School stuck with 700 chicken raised by O-Level candidates

Mr Isaac Kirenzi, the head teacher of Kojja Senior Secondary School  in Mukono District (left), hands over a chicken to Mr Wally Gardiner, the cadre technical officer of Rotary Club of High River, at the school premises in Mukono on Monday. PHOTO/STEPHEN OTAGE

What you need to know:

  • While addressing members of the Rotary Club of Kampala Maisha on Monday, Mr Isaac Kirenzi, the head teacher of Kojja SSS in Mukono District, said they need the policy because of the viable enterprises such as chicken and rabbit rearing, jewellery, art and crafts works that were used during the assessment of the competences and skills of students have many products.

Kojja Senior Secondary School has asked government to provide guidelines on how enterprises that emerged during the assessment of candidates for national examinations under the new curriculum should be managed.

While addressing members of the Rotary Club of Kampala Maisha on Monday, Mr Isaac Kirenzi, the head teacher of Kojja SSS in Mukono District, said they need the policy because of the viable enterprises such as chicken and rabbit rearing, jewellery, art and crafts works that were used during the assessment of the competences and skills of students have many products.
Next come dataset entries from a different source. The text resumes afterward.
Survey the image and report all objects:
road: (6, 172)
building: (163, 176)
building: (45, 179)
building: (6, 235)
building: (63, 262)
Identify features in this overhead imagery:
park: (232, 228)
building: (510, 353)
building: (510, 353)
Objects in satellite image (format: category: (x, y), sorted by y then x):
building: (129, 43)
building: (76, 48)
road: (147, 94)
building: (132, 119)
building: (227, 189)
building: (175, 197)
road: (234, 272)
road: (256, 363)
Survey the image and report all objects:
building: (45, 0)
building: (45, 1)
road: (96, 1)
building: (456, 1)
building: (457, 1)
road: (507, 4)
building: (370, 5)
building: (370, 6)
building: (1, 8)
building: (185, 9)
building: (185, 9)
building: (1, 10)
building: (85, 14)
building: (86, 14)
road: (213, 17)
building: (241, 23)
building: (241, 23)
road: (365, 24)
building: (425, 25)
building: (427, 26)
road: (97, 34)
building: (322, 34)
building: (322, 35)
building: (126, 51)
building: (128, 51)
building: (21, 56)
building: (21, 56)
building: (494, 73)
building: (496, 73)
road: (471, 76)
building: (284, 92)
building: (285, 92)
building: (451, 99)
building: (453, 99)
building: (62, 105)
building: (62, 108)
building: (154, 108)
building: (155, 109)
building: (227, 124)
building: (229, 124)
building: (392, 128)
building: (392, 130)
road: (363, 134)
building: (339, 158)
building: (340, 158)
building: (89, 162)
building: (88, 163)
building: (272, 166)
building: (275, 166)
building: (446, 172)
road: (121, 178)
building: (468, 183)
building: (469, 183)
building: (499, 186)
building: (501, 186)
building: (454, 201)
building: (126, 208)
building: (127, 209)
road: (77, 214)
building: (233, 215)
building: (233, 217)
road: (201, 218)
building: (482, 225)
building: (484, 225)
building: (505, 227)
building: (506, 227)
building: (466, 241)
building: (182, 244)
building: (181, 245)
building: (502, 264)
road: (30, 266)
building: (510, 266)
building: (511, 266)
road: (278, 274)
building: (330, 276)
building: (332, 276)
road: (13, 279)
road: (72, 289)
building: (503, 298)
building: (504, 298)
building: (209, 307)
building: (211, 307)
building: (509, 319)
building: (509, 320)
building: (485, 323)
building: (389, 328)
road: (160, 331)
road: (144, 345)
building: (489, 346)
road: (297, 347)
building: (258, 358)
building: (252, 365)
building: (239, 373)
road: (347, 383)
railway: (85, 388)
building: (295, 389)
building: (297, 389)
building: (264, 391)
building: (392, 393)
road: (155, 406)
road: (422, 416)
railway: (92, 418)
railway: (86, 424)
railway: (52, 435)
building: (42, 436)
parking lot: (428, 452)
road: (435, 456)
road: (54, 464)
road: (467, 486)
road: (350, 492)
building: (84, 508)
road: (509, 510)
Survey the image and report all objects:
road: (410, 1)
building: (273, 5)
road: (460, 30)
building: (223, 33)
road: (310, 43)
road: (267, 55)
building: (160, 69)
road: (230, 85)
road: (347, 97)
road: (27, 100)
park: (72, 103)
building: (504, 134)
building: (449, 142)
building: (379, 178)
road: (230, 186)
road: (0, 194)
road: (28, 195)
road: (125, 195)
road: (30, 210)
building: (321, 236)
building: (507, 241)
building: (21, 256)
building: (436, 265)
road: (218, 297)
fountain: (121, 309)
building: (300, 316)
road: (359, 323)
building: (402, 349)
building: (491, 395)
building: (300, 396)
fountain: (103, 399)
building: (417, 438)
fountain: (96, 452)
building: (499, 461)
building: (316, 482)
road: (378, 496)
“We are wondering whether to start giving the students a pair of rabbits as start-up capital to set up projects at home during vacation. 
“We started assessing students in poultry and rabbit raring in 2021. We started with 100 chicken, last year we had 250 and this year we have 700, which we shall sell during Christmas,” he said.
He explained that under the thematic curriculum, candidates are supposed to design and implement projects to acquire skills and competences that constitute 20 percent of the final mark. 

Since 2021, the students have reared chicken and rabbits, produced jewellery, art and crafts pieces from which the school now feels it can have a craft shop outside the school gate to sell the items.
On Monday, members of the Rotary Club of Kampala Maisha and the Rotary Club of Frankurt Stadel visited the secondary school and five other primary schools within Ntenjeru Sub-county in Mukono to evaluate the impact of the $220,000 grant that they together with women led community groups received for economic empowerment and improve the water hygiene and sanitation in schools. 

Asked how they have been impacted, Mr Kirenzi said when he joined the school in 2020, the school lost more than 20 girls every end of term due to lack of clean water and sanitation facilities. 
Since 2021 when the Rotary Club of Maisha built modern toilet facilities at the school, the girls started returning and their retention rates increased because of modern bathrooms and changing rooms they can use during menses.

Asked what they are doing with the products that candidates produce during their assessment during national examinations, Ms Jenniffer Kalule, the Uneb spokesperson, said the exam body noted that if the schools have income-generating projects, they should focus at making them sustainable.
Fund
      According to Robert Odedo the project focal person, together with eight Rotary Clubs in Germany, they initiated the Ntenjeru Women’s Empowerment Project in 2020 and it is closing in 2024.
    The project covered basic education and literacy, water 

and sanitation in the six schools they supported, economic empowerment of 400 women who got financial literacy, vocational skills in shoe making, jewellery wine making, fish processing, liquid soap making, piggery and book binding and as the project winds up, they are taking stock their achievements.